À la longue, l’écrivain confère ainsi une structure mythologique à la plus universelle des situations: l’être en prise avec son propre inconscient. La perspective historique recouvre en cela un sens romanesque de la variation ontologique. Ce que l’on appelle la petite musique de Modiano, c’est l’art sensible de suggérer par le rythme et les sons, par le phrasé, ce qui ne peut être identifié de façon rationnelle, ce qui demeure innommable et se communique par le seul partage de l’émotion: une vie subliminale, faite d’anxiétés primitives et de traumatismes enfouis, qui traversent les générations, alimentent les cauchemars des enfants et, parfois, l’imaginaire des écrivains. Un travail d’artiste, qui inscrit Modiano dans la lignée d’un Proust et le voisinage d’une Duras. Ce Nobel est aussi un peu le leur – et celui de Perec.

Consigne: Recopiez le passage de l'extrait sur Modiano situé entre « À la longue, l’écrivain » et « celui de Perec. », bornes incluses.

Données brutes:

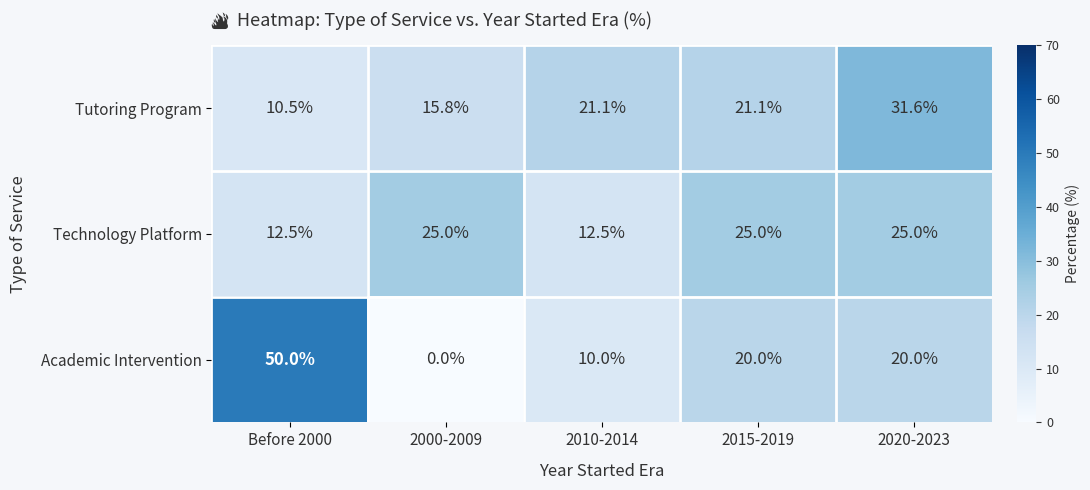

How many categories are shown in the chart?

5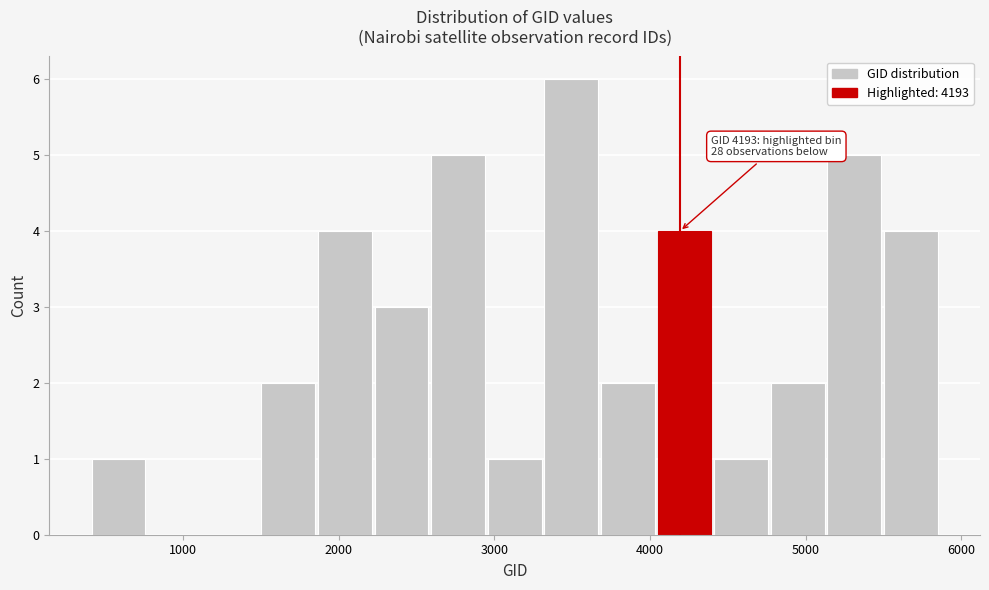

Read against the x-axis, roughly where is the centre of the tallest bar?

3500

Corrigé:
À la longue, l’écrivain confère ainsi une structure mythologique à la plus universelle des situations: l’être en prise avec son propre inconscient. La perspective historique recouvre en cela un sens romanesque de la variation ontologique. Ce que l’on appelle la petite musique de Modiano, c’est l’art sensible de suggérer par le rythme et les sons, par le phrasé, ce qui ne peut être identifié de façon rationnelle, ce qui demeure innommable et se communique par le seul partage de l’émotion: une vie subliminale, faite d’anxiétés primitives et de traumatismes enfouis, qui traversent les générations, alimentent les cauchemars des enfants et, parfois, l’imaginaire des écrivains. Un travail d’artiste, qui inscrit Modiano dans la lignée d’un Proust et le voisinage d’une Duras. Ce Nobel est aussi un peu le leur – et celui de Perec.